GIVEN INFORMATION:
────────────────────────────────────────

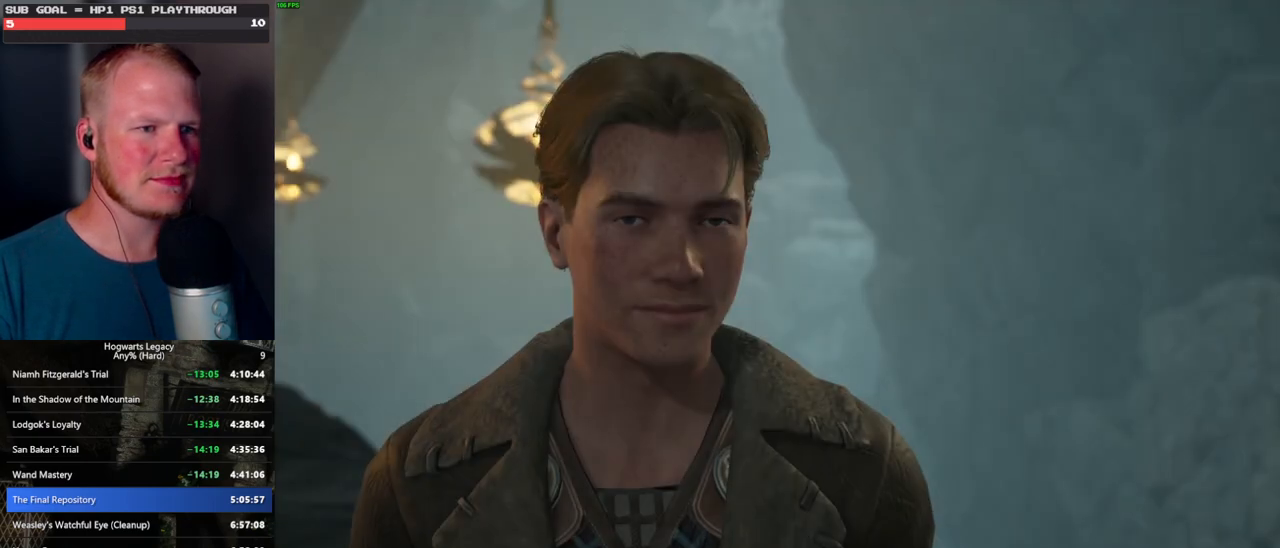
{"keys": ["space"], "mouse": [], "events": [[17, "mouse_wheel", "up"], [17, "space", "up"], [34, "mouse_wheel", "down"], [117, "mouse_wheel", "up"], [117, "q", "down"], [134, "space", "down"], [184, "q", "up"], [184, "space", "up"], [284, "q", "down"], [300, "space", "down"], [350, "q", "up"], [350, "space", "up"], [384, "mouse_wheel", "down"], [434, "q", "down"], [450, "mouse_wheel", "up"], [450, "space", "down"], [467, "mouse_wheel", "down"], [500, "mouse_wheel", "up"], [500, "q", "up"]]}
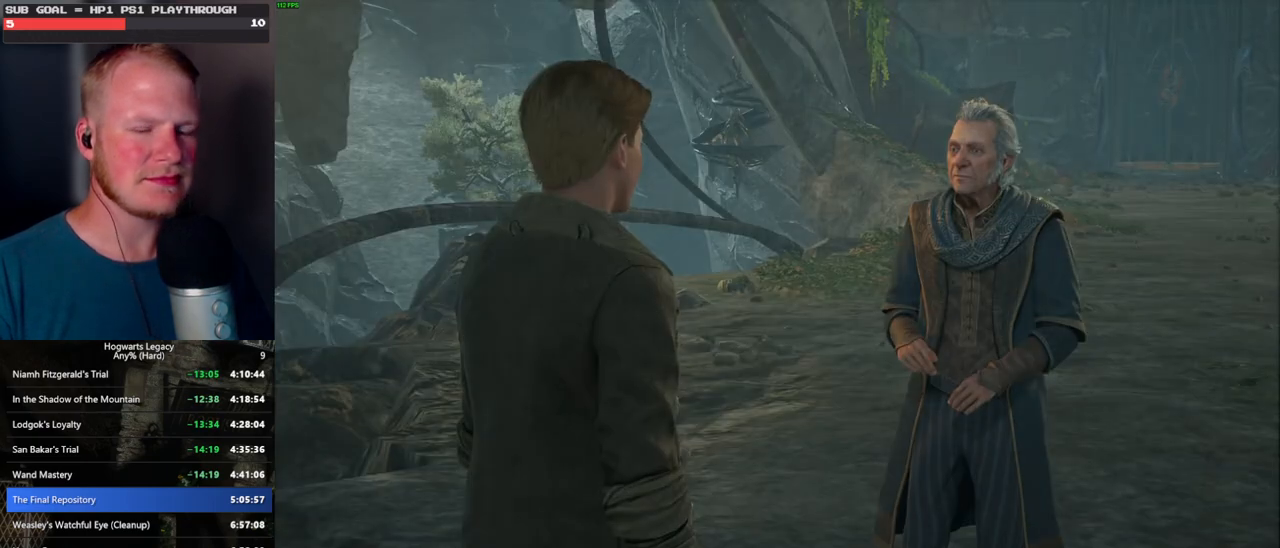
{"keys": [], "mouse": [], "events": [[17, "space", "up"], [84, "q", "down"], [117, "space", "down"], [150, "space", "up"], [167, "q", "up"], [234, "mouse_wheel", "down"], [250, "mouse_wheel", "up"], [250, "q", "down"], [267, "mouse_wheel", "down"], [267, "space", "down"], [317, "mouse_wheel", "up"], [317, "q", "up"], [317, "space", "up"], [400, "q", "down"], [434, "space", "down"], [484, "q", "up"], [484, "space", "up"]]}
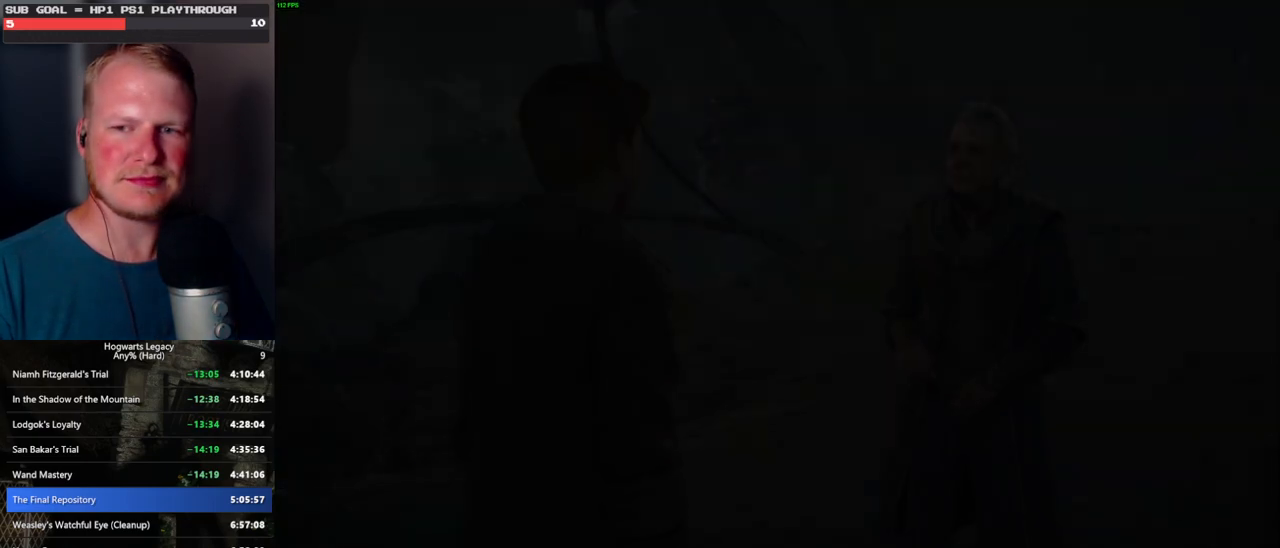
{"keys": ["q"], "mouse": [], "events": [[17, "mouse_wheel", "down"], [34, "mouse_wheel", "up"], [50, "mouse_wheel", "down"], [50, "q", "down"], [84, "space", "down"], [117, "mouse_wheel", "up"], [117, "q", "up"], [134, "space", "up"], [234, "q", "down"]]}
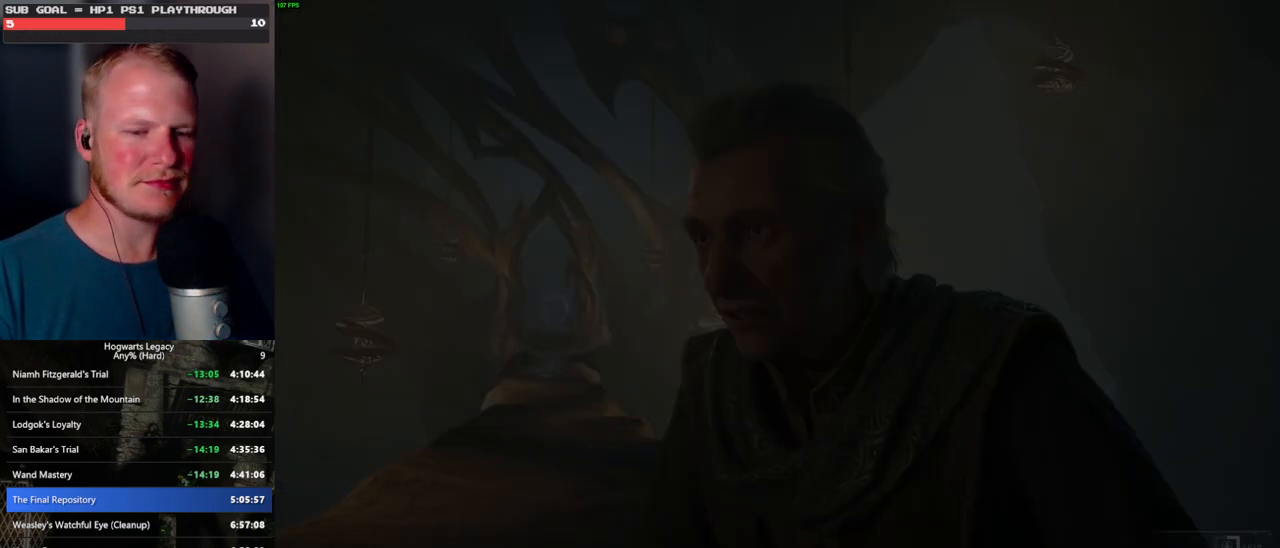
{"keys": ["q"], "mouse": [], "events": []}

────────────────────────────────────────

TASK TO CARRY OUT:
Retype all of the material above precisely as it reads. Pictures are not part of the copy.

EXPECTED ANSWER:
{"keys": ["space"], "mouse": [], "events": [[17, "mouse_wheel", "up"], [17, "space", "up"], [34, "mouse_wheel", "down"], [117, "mouse_wheel", "up"], [117, "q", "down"], [134, "space", "down"], [184, "q", "up"], [184, "space", "up"], [284, "q", "down"], [300, "space", "down"], [350, "q", "up"], [350, "space", "up"], [384, "mouse_wheel", "down"], [434, "q", "down"], [450, "mouse_wheel", "up"], [450, "space", "down"], [467, "mouse_wheel", "down"], [500, "mouse_wheel", "up"], [500, "q", "up"]]}
{"keys": [], "mouse": [], "events": [[17, "space", "up"], [84, "q", "down"], [117, "space", "down"], [150, "space", "up"], [167, "q", "up"], [234, "mouse_wheel", "down"], [250, "mouse_wheel", "up"], [250, "q", "down"], [267, "mouse_wheel", "down"], [267, "space", "down"], [317, "mouse_wheel", "up"], [317, "q", "up"], [317, "space", "up"], [400, "q", "down"], [434, "space", "down"], [484, "q", "up"], [484, "space", "up"]]}
{"keys": ["q"], "mouse": [], "events": [[17, "mouse_wheel", "down"], [34, "mouse_wheel", "up"], [50, "mouse_wheel", "down"], [50, "q", "down"], [84, "space", "down"], [117, "mouse_wheel", "up"], [117, "q", "up"], [134, "space", "up"], [234, "q", "down"]]}
{"keys": ["q"], "mouse": [], "events": []}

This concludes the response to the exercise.